Required work:
Pull out every line below holding the word "United".

[Dataset excerpts]
※ ※ ※
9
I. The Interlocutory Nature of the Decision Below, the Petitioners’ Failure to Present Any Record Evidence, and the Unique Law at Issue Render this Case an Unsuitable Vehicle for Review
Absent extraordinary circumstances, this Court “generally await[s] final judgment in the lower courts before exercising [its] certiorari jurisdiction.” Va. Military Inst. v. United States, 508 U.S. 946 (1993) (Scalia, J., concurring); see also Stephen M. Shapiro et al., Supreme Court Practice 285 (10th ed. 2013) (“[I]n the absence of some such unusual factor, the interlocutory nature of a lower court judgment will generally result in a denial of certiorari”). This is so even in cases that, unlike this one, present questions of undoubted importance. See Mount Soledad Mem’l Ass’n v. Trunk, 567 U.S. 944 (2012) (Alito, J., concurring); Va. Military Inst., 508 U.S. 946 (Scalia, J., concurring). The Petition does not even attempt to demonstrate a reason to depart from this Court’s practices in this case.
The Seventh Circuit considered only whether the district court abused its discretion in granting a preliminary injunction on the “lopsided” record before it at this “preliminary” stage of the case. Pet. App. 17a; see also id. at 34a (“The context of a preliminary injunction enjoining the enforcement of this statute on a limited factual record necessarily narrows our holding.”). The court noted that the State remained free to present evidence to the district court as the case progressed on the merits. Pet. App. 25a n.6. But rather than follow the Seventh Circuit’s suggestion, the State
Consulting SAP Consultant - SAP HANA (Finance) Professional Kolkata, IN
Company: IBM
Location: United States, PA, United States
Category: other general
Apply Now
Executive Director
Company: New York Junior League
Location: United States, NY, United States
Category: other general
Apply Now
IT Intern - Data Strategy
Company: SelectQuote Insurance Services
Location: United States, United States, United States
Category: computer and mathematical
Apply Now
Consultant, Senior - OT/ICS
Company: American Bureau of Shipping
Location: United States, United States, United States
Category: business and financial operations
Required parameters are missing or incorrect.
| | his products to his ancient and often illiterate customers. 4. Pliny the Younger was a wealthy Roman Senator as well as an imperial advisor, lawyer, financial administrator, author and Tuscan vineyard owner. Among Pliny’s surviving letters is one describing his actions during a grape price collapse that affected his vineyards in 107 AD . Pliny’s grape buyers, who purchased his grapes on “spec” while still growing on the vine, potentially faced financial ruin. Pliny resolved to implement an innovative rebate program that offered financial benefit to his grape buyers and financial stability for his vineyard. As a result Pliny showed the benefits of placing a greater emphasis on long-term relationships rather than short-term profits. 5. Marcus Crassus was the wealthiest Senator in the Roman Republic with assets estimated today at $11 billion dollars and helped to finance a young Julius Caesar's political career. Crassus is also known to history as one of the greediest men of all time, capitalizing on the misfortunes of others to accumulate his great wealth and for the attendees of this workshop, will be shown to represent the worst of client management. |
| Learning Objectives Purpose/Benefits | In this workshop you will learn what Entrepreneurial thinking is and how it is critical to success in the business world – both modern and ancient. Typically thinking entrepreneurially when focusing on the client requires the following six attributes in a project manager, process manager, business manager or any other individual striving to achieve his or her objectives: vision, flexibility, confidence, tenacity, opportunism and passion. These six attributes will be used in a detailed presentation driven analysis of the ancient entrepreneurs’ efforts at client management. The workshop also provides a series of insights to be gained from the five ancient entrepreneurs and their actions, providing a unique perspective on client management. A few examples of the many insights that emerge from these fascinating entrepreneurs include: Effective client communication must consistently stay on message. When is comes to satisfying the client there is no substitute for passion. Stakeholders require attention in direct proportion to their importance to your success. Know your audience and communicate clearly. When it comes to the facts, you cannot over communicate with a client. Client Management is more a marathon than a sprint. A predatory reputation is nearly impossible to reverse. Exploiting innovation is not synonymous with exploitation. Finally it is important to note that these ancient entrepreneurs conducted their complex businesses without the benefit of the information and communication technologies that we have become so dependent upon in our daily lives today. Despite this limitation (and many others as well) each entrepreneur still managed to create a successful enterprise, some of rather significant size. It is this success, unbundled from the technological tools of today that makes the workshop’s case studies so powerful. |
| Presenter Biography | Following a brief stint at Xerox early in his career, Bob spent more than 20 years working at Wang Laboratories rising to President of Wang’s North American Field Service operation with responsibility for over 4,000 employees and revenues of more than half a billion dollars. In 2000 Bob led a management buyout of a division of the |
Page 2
※ ※ ※
Output for this exercise:
Absent extraordinary circumstances, this Court “generally await[s] final judgment in the lower courts before exercising [its] certiorari jurisdiction.” Va. Military Inst. v. United States, 508 U.S. 946 (1993) (Scalia, J., concurring); see also Stephen M. Shapiro et al., Supreme Court Practice 285 (10th ed. 2013) (“[I]n the absence of some such unusual factor, the interlocutory nature of a lower court judgment will generally result in a denial of certiorari”). This is so even in cases that, unlike this one, present questions of undoubted importance. See Mount Soledad Mem’l Ass’n v. Trunk, 567 U.S. 944 (2012) (Alito, J., concurring); Va. Military Inst., 508 U.S. 946 (Scalia, J., concurring). The Petition does not even attempt to demonstrate a reason to depart from this Court’s practices in this case.
Location: United States, PA, United States
Location: United States, NY, United States
Location: United States, United States, United States
Location: United States, United States, United States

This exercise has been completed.